▶ [TÂCHE À FAIRE 1]
Disposez les lignes des enregistrements en un tableau Markdown à deux colonnes : « N° » pour le numéro de rang et « Ligne » pour le texte. Ne reprenez ni les lignes vides ni les images.

....

La collection ''À présent'' des éditions Larousse publie un nouveau dictionnaire. Un outil très complet et pratique pour un lecteur averti.

Dans son discours de Bercy du 29 avril 2007, le candidat à l’élection présidentielle Nicolas Sarkozy appelait à "liquider une bonne fois pour toutes l’héritage de 68", responsable selon lui d’avoir "imposé un relativisme culturel et moral", d’avoir "liquidé l’école de Jules Ferry, qui était une école de l’excellence", "du mérite", du "respect", "du civisme". Plus encore, "l’héritage de Mai 68 a introduit le cynisme dans la société et dans la politique", "le culte de l’argent roi, du profit à court terme, de la spéculation".

C’est par ce discours que Jacques Capdevielle et Henri Rey débutent l’introduction du Dictionnaire de mai 68. Respectivement spécialiste du syndicalisme et des mouvements sociaux et spécialiste des partis politiques et de la crise urbaine et tous les deux directeurs de recherche au centre de recherches politique de Sciences-Po (Cevipof), les deux coordinateurs de cet ouvrage montrent ainsi l’acuité de cet événement dont on fête cette année le quarantième anniversaire. Acuité de l’événement ou plutôt acuité de la mémoire de cet événement, Jacques Capdevielle et Henri Rey soulignant la "place importante [de Mai 68] dans les références que les Français entretiennent avec le passé de leur pays", bien devant la fin de la guerre d’Algérie ou l’alternance politique de 1981.

Et c’est bien là l’intérêt essentiel de l’introduction de ce nouveau dictionnaire publié par les éditions Larousse : après une rapide ébauche des causes de Mai 68 par les directeurs de l’ouvrage, Marie-Claire Lavabre et Marion Charpenel, dans leur contribution - dont le titre s’inspire volontairement des paroles prononcées lors du discours de Bercy ("Liquider l’héritage" ?) - réalisent en quelques pages une ébauche d’histoire de la mémoire de cet épisode, depuis les lendemains même de l’événement jusqu’à nos jours, soulignant bien que "les effets de mai 68 intéressent plus que les causes"   . Insistant sur son importance croissante dans la mémoire des Français (64% des Français interrogés lors d’un sondage en 2000 considéraient que mai 68 était un des deux événements les plus importants depuis la Seconde Guerre mondiale), Marie-Claire Lavabre et Marion Charpenel soulignent ainsi : "ce sont bien les conséquences, les traces et les évocations qui constituent [Mai 68] comme tel, dans la durée"   . Elles montrent ensuite l’évolution qui a conduit à cette prépondérance dans la mémoire collective : cette importance serait due, selon l’expression empruntée à l’historien Jean-Pierre Rioux, à la "construction d’un Mai mythique"   à partir de la fin des années 1970, Mai 68 devenant avant tout "synonyme de révolte étudiante et de libération des mœurs"   , l’antigaullisme et les luttes ouvrières se trouvant alors relégués au second plan. Ainsi, Marie-Claire Lavabre et Marion Charpenel de faussement s’interroger : "Est-il permis de dire que l’appauvrissement qualitatif du souvenir de Mai 68 est la condition de son enrichissement quantitatif (de son appropriation par le plus grand nombre) ?"   .

....

▶ [TÂCHE À FAIRE 2]
Reprenez le compte rendu du Dictionnaire de mai 68 et poursuivez-le après sa dernière phrase.

....

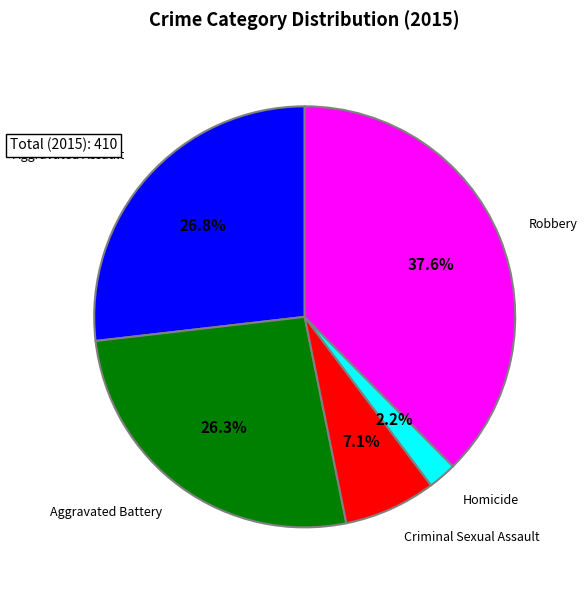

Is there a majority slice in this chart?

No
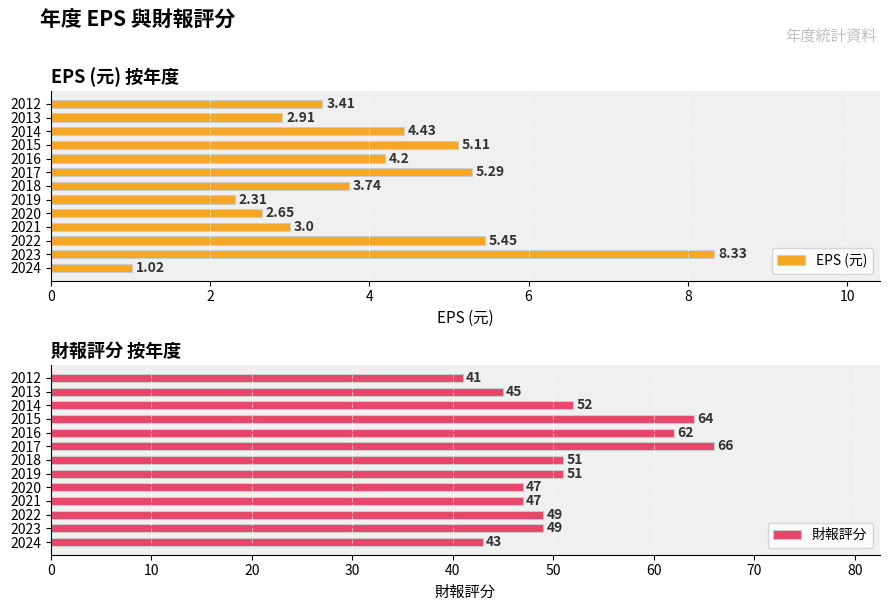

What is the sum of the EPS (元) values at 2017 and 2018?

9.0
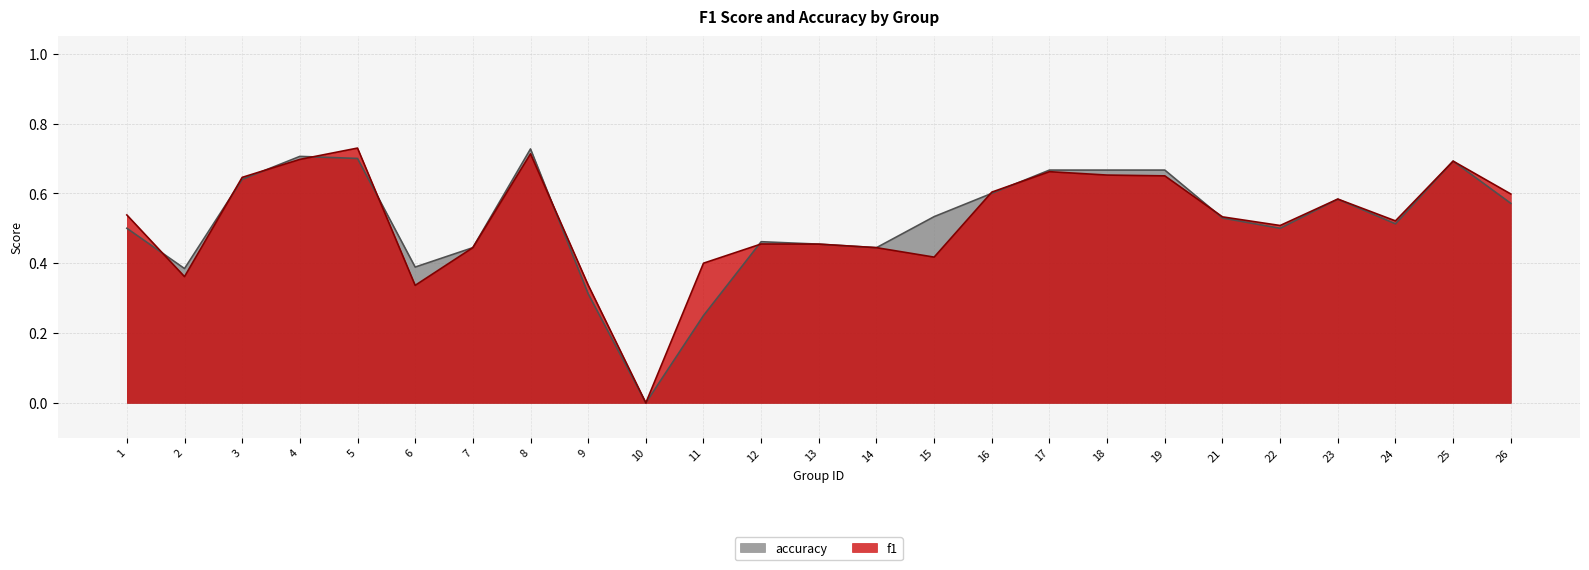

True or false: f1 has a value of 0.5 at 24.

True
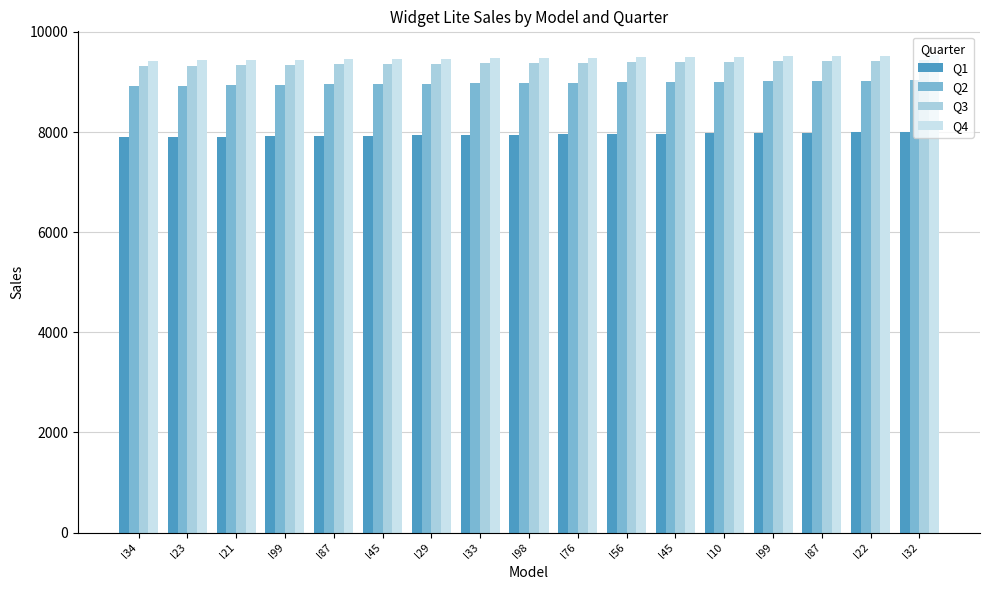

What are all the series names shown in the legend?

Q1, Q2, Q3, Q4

....

▶ [VOTRE RÉPONSE 1]
| N° | Ligne |
|---|---|
| 1 | Is there a majority slice in this chart? |
| 2 | No |
| 3 | What is the sum of the EPS (元) values at 2017 and 2018? |
| 4 | 9.0 |
| 5 | True or false: f1 has a value of 0.5 at 24. |
| 6 | True |
| 7 | What are all the series names shown in the legend? |
| 8 | Q1, Q2, Q3, Q4 |

▶ [VOTRE RÉPONSE 2]
Cependant, malgré cette évolution, la mémoire de mai 68 reste bien clivée selon le positionnement gauche-droite mais aussi selon les différences de génération : il existe bien des mémoires de mai 68 et non une mémoire unique et consensuelle. Ainsi, "les sympathisants de gauche accordent beaucoup plus d’importance aux événements de Mai 68 que les sympathisants de droite"   . Toutefois, les attaques engagées par la droite pendant la campagne présidentielle semblaient aller contre l’image toujours plus positive de Mai 68 dans l’opinion. Ceci n’empêcha pourtant pas le procès de l’"idéologie de 1968" de remporter une large adhésion au sein de la population, en raison d’une attitude ambiguë d’une partie de la gauche se démarquant des valeurs associées à Mai 68, comme l’esprit libertaire et le refus de l’autorité. D’un autre côté, défenseurs de Mai 68 au sein de la gauche se contentaient de maintenir une "image mythifiée, toutes aspérités gommées ou récusées (les grandes grèves), toute avancée condensée (l’éclosion du mouvement féministe) et tout progrès politique et social, au sens large, édulcoré"   . Marie-Claire Lavabre et Marion Charpenel rappellent malgré tout que "la mémoire n’est pas seulement choix du passé, elle est aussi poids du passé" : ainsi Nicolas Sarkozy, pourfendeur de Mai 68, appelait de ses vœux, quelque temps après son élection, à un Grenelle de l’environnement…  

Et c’est après cette étude sur la mémoire de Mai 68 que les directeurs de l’ouvrage opèrent un rappel historique des faits, de la révolte étudiante (le "mai étudiant") et les grandes grèves ouvrières (le "mai ouvrier") jusqu’à la crise politique (le "mai politique"), qui s’achève au soir de la victoire électorale gaulliste du 30 juin   , qui clôt également l’ensemble de l’épisode commencé au début de mois de mai 1968. Cet événement a préalablement été replacé de manière pertinente dans la longue durée des années 1960 en France   , ce qui permet, sans tomber dans la téléologie, d’expliquer en grande partie la spécificité du Mai français : "Non seulement une grève très importante, la plus grande jamais intervenue dans notre pays, se greffe sur le mouvement étudiant, mais celui-ci se réclame en retour et en grande partie de façon spontanée d’une tradition révolutionnaire appartenant à l’histoire sociale et/ou aux traditions du mouvement ouvrier, aux antipodes d’une modernité revendiquée à gauche comme à droite par la classe politique mais décriée par les contestataires   ". De fait, la modernité promue au sommet de l’État et la confiance largement partagée dans les progrès scientifiques et la croissance économique s’accompagnaient également de la montée des tensions sociales, du fait d’un "sentiment d’injuste répartition des fruits de la croissance et d’une moindre confiance dans l’avenir   ". Les années 1960 voyaient aussi l’explosion des effectifs des étudiants, avec une hausse de 224% entre 1958 et 1968, sans que les différentes réformes menées sans plan d’ensemble ne fassent taire les critiques reprochant à l’Université d’opérer une "sélection non dite entre une minorité d’héritiers et une majorité de futurs chômeurs"   .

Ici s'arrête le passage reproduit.